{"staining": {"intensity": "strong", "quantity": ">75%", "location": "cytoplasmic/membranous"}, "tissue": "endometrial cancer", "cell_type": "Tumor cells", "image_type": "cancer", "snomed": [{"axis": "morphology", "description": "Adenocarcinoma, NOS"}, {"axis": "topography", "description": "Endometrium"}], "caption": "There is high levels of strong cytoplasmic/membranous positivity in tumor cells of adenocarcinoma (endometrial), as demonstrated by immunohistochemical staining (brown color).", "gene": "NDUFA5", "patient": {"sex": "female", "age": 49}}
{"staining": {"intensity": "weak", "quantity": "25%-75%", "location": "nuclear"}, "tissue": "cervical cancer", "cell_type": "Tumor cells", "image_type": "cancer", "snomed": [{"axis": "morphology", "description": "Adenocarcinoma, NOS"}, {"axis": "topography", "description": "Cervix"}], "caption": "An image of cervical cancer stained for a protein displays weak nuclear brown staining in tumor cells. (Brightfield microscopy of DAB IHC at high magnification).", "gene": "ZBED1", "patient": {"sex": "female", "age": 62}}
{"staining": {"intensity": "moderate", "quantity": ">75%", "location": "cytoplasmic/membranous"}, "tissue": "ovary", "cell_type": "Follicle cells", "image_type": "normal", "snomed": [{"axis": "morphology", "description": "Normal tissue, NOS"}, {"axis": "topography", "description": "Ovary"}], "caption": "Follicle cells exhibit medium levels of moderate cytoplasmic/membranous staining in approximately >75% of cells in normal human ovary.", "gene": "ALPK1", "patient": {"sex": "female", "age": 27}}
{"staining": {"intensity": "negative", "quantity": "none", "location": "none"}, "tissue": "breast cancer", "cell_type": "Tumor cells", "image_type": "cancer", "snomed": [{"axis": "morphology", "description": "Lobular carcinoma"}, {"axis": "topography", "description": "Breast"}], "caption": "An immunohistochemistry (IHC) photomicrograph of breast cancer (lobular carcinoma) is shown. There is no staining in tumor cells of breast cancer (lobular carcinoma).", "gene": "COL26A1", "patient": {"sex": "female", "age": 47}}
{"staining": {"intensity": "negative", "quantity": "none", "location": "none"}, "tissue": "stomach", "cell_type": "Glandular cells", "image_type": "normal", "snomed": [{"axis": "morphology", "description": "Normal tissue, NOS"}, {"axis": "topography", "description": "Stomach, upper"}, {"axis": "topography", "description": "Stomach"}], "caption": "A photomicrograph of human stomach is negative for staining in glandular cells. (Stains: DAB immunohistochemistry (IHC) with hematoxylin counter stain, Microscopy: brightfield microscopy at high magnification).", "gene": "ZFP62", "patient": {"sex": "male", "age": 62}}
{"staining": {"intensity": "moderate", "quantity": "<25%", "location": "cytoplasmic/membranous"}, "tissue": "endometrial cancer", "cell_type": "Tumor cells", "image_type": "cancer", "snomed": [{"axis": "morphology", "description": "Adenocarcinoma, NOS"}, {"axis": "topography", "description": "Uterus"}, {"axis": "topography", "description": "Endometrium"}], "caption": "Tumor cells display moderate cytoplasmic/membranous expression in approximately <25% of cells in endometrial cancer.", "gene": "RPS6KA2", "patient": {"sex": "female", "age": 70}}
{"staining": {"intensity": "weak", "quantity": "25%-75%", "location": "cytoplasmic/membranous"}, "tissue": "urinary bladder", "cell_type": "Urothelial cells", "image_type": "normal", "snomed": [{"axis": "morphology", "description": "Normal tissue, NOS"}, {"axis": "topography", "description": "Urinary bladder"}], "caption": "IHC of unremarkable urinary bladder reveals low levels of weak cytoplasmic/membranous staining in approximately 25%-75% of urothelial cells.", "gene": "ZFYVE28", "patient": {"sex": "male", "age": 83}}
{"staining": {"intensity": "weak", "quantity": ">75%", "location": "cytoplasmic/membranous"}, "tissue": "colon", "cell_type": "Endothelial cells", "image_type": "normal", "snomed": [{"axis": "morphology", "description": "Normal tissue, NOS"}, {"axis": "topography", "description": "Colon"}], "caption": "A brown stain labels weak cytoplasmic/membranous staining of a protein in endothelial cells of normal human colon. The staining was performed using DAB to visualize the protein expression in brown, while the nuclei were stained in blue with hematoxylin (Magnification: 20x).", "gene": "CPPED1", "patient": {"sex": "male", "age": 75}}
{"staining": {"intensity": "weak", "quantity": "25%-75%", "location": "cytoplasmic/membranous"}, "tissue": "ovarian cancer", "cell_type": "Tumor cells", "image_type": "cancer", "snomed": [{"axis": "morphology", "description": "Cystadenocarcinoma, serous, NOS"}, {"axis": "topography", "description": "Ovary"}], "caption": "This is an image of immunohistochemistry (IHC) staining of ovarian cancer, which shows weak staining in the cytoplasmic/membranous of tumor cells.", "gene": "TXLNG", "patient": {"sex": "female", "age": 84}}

# TASK STATEMENT
All lines above containing the string "none": copy each one.

# OUTPUT OF THE TASK
{"staining": {"intensity": "negative", "quantity": "none", "location": "none"}, "tissue": "breast cancer", "cell_type": "Tumor cells", "image_type": "cancer", "snomed": [{"axis": "morphology", "description": "Lobular carcinoma"}, {"axis": "topography", "description": "Breast"}], "caption": "An immunohistochemistry (IHC) photomicrograph of breast cancer (lobular carcinoma) is shown. There is no staining in tumor cells of breast cancer (lobular carcinoma).", "gene": "COL26A1", "patient": {"sex": "female", "age": 47}}
{"staining": {"intensity": "negative", "quantity": "none", "location": "none"}, "tissue": "stomach", "cell_type": "Glandular cells", "image_type": "normal", "snomed": [{"axis": "morphology", "description": "Normal tissue, NOS"}, {"axis": "topography", "description": "Stomach, upper"}, {"axis": "topography", "description": "Stomach"}], "caption": "A photomicrograph of human stomach is negative for staining in glandular cells. (Stains: DAB immunohistochemistry (IHC) with hematoxylin counter stain, Microscopy: brightfield microscopy at high magnification).", "gene": "ZFP62", "patient": {"sex": "male", "age": 62}}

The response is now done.